### EXERCISE DATA:
____________________

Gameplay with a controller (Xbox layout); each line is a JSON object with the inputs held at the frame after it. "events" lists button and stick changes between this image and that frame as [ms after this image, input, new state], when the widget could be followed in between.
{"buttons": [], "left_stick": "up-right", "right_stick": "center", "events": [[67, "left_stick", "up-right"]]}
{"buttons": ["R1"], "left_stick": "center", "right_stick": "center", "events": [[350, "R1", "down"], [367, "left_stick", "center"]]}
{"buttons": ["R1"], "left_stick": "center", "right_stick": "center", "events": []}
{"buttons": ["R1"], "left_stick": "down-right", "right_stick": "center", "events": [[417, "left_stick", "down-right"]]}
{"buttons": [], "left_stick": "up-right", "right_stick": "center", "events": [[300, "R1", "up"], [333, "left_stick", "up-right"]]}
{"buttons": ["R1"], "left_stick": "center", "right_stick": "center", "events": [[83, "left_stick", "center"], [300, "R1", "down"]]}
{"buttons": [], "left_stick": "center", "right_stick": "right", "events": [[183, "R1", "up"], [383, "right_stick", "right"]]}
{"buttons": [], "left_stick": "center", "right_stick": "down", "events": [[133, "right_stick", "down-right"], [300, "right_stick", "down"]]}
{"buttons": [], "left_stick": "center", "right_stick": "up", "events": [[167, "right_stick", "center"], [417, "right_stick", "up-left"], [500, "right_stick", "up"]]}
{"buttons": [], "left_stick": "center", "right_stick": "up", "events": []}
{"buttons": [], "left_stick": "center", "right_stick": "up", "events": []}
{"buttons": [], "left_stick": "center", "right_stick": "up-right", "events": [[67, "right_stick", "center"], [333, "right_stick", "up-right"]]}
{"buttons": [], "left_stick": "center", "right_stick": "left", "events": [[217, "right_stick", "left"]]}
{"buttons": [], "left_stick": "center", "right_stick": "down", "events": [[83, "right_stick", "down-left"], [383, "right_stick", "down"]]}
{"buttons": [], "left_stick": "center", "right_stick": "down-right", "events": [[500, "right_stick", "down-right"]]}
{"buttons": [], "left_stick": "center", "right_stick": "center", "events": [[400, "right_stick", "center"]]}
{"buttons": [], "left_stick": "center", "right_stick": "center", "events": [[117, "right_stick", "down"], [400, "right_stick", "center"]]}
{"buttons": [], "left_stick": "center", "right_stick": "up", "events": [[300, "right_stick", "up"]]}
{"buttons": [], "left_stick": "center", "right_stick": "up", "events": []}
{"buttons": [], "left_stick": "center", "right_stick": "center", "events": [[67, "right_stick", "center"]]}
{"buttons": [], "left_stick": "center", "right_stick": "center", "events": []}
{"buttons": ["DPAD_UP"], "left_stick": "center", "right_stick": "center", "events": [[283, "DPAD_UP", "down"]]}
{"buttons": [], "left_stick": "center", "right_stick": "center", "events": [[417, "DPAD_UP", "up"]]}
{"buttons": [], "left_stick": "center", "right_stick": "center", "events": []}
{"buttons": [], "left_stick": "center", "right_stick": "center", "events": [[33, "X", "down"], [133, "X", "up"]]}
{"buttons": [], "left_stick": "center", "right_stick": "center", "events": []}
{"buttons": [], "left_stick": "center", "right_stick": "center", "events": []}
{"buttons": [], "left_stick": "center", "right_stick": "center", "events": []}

____________________

Copy out all of the lines above exactly.

### ANSWER SPACE:
Gameplay with a controller (Xbox layout); each line is a JSON object with the inputs held at the frame after it. "events" lists button and stick changes between this image and that frame as [ms after this image, input, new state], when the widget could be followed in between.
{"buttons": [], "left_stick": "up-right", "right_stick": "center", "events": [[67, "left_stick", "up-right"]]}
{"buttons": ["R1"], "left_stick": "center", "right_stick": "center", "events": [[350, "R1", "down"], [367, "left_stick", "center"]]}
{"buttons": ["R1"], "left_stick": "center", "right_stick": "center", "events": []}
{"buttons": ["R1"], "left_stick": "down-right", "right_stick": "center", "events": [[417, "left_stick", "down-right"]]}
{"buttons": [], "left_stick": "up-right", "right_stick": "center", "events": [[300, "R1", "up"], [333, "left_stick", "up-right"]]}
{"buttons": ["R1"], "left_stick": "center", "right_stick": "center", "events": [[83, "left_stick", "center"], [300, "R1", "down"]]}
{"buttons": [], "left_stick": "center", "right_stick": "right", "events": [[183, "R1", "up"], [383, "right_stick", "right"]]}
{"buttons": [], "left_stick": "center", "right_stick": "down", "events": [[133, "right_stick", "down-right"], [300, "right_stick", "down"]]}
{"buttons": [], "left_stick": "center", "right_stick": "up", "events": [[167, "right_stick", "center"], [417, "right_stick", "up-left"], [500, "right_stick", "up"]]}
{"buttons": [], "left_stick": "center", "right_stick": "up", "events": []}
{"buttons": [], "left_stick": "center", "right_stick": "up", "events": []}
{"buttons": [], "left_stick": "center", "right_stick": "up-right", "events": [[67, "right_stick", "center"], [333, "right_stick", "up-right"]]}
{"buttons": [], "left_stick": "center", "right_stick": "left", "events": [[217, "right_stick", "left"]]}
{"buttons": [], "left_stick": "center", "right_stick": "down", "events": [[83, "right_stick", "down-left"], [383, "right_stick", "down"]]}
{"buttons": [], "left_stick": "center", "right_stick": "down-right", "events": [[500, "right_stick", "down-right"]]}
{"buttons": [], "left_stick": "center", "right_stick": "center", "events": [[400, "right_stick", "center"]]}
{"buttons": [], "left_stick": "center", "right_stick": "center", "events": [[117, "right_stick", "down"], [400, "right_stick", "center"]]}
{"buttons": [], "left_stick": "center", "right_stick": "up", "events": [[300, "right_stick", "up"]]}
{"buttons": [], "left_stick": "center", "right_stick": "up", "events": []}
{"buttons": [], "left_stick": "center", "right_stick": "center", "events": [[67, "right_stick", "center"]]}
{"buttons": [], "left_stick": "center", "right_stick": "center", "events": []}
{"buttons": ["DPAD_UP"], "left_stick": "center", "right_stick": "center", "events": [[283, "DPAD_UP", "down"]]}
{"buttons": [], "left_stick": "center", "right_stick": "center", "events": [[417, "DPAD_UP", "up"]]}
{"buttons": [], "left_stick": "center", "right_stick": "center", "events": []}
{"buttons": [], "left_stick": "center", "right_stick": "center", "events": [[33, "X", "down"], [133, "X", "up"]]}
{"buttons": [], "left_stick": "center", "right_stick": "center", "events": []}
{"buttons": [], "left_stick": "center", "right_stick": "center", "events": []}
{"buttons": [], "left_stick": "center", "right_stick": "center", "events": []}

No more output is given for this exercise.